WE WON’T GROW OLD TOGETHER

WE WON’T GROW OLD TOGETHER (NOUS NE VIEILLIRONS PAS ENSEMBLE)

(director/writer: Maurice Pialat; screenwriter: from the novel by Maurice Pialat/Tito Carpi; cinematographer: Luciano Tovoli; editor: Arlette Langman; music: Haydn; cast: Marlene Jobert (Catherine), Jean Yanne (Jean), Macha Meril (Francoise), Christine Fabrega (Catherine’s Mother), Jacques Galland (Catherine’s Father), Muse Dalbray (Catherine’s Grandmother), Patricia Pierangeli (Annie), Maurice Risch (Michel), Harry Max (Jean’s Father); Runtime: 102; MPAA Rating: NR; producer: Jean-Pierre Rassam; Eureka Entertainment (PAL format); 1972-France-in French with English subtitles)


A painful view of the failures of love.”

Reviewed by Dennis Schwartz

A painful view of the failures of love depicted with unforgiving rawness by French post-New Wave filmmaker Maurice Pialat (“Van Gogh”/”Loulou”/”Police”), in this difficult to watch misanthropic relationship film based on the director’s autobiographical novel.
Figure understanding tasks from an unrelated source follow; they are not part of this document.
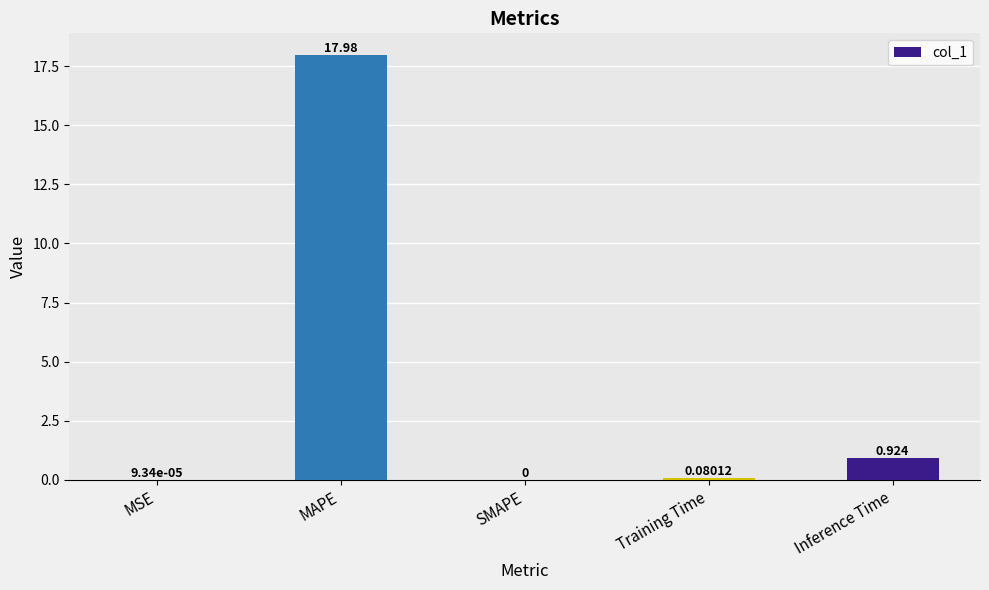

Which label corresponds to the largest value in the chart?

MAPE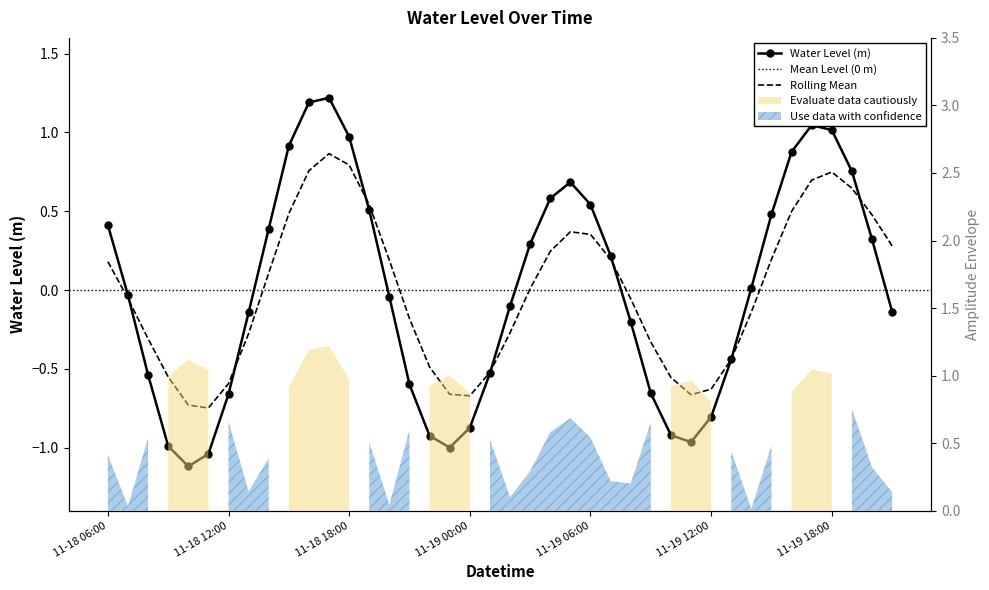

Which has a higher value, 2024-11-19 21:00 or 2024-11-19 20:00?

2024-11-19 20:00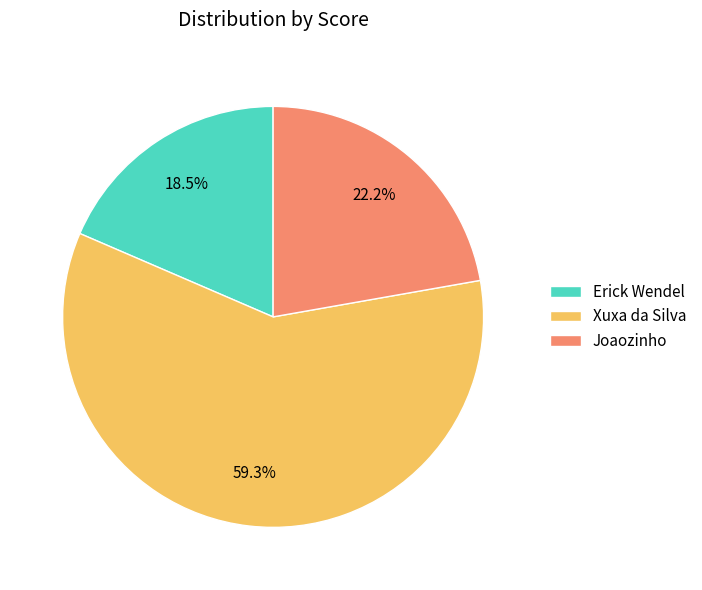

Is it true that Joaozinho is 36% of the pie?

False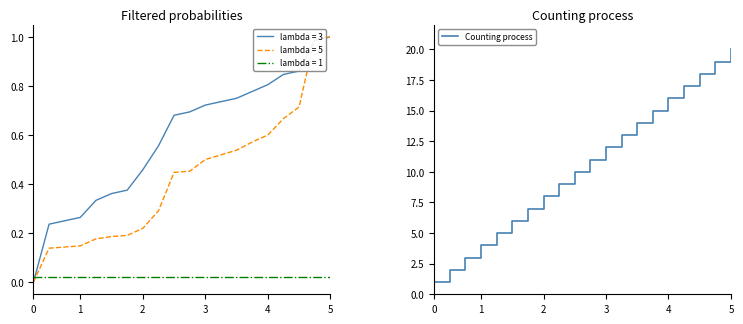

Is it true that the value at 10 is 11?

True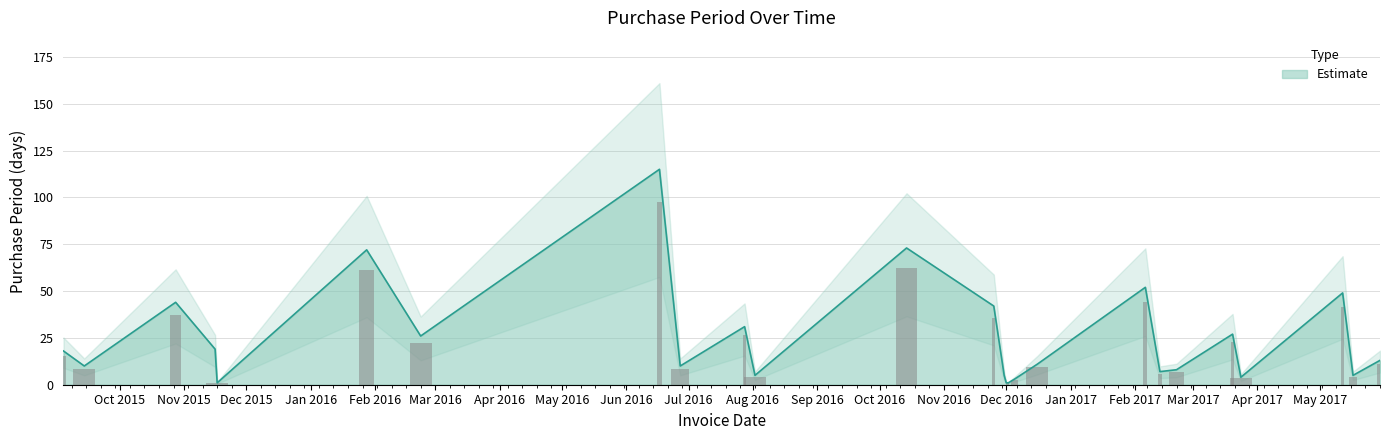

What is the difference between the maximum and minimum values?

114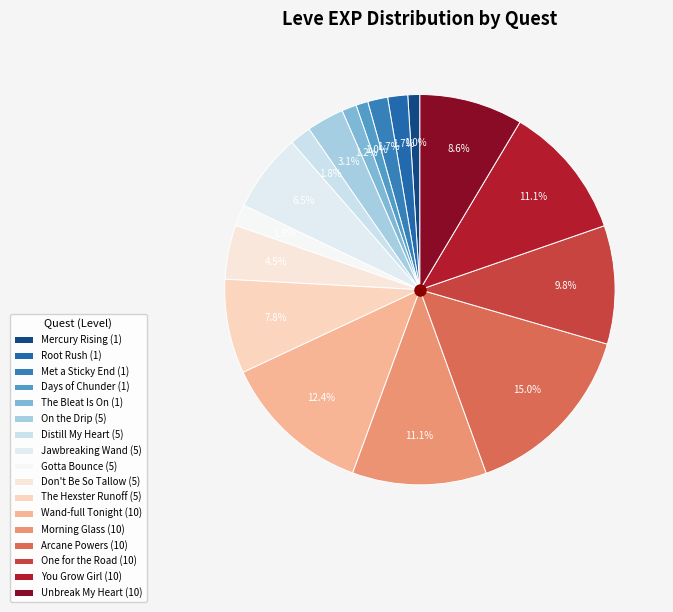

Count the number of slices in the pie.

17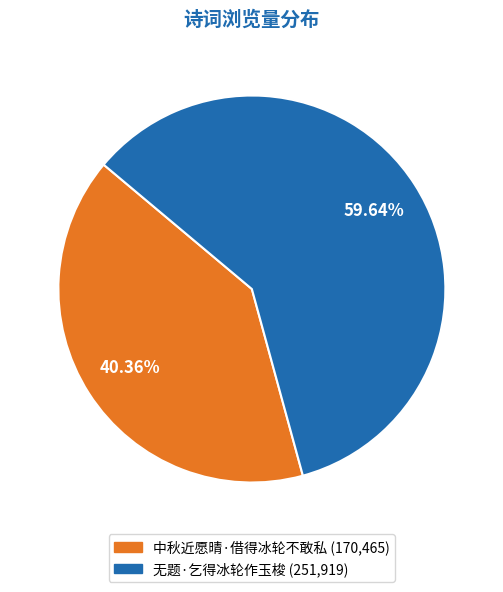

To the nearest percent, what is the difference between the largest and smallest slice percentages?

19%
The forty-something Jean (Jean Yanne) is a self-centered and overbearing asshole struggling documentary filmmaker, who is estranged from his wife of ten years Francoise (Macha Meril) and for the last six years has been in an intense relationship with an attractive 24-year-old temp office worker named Catherine (Marlene Jobert). We pick up the relationship in its dying last few months and can only be repelled at the mental and sometimes physical abuse Jean heaps on Catherine, and can only wonder why the bright modern woman puts up with it. Her parents and friends are used by Jean to try and explain his strange way of showing his love for Catherine, a love that causes her grief and confusion as he aims to possess her by putting her down as he insults her at every opportunity. The couple break-up in one scene and return together in the next scene for numerous times throughout the film, until finally there’s the kibosh on the romance. Jean’s loss of Catherine stings the most when he learns it’s really over and he no longer has the upper-hand, and that begging her to return gets no further play for his perverse love only some sympathetic nods.

It’s an unsettling mature film aimed at the heart and mind, that is mostly interesting because it’s a true story about the director’s dark side and his disturbing way of showing how the loss of a loved one through a split leaves bitter-sweet memories and a sense of great loss.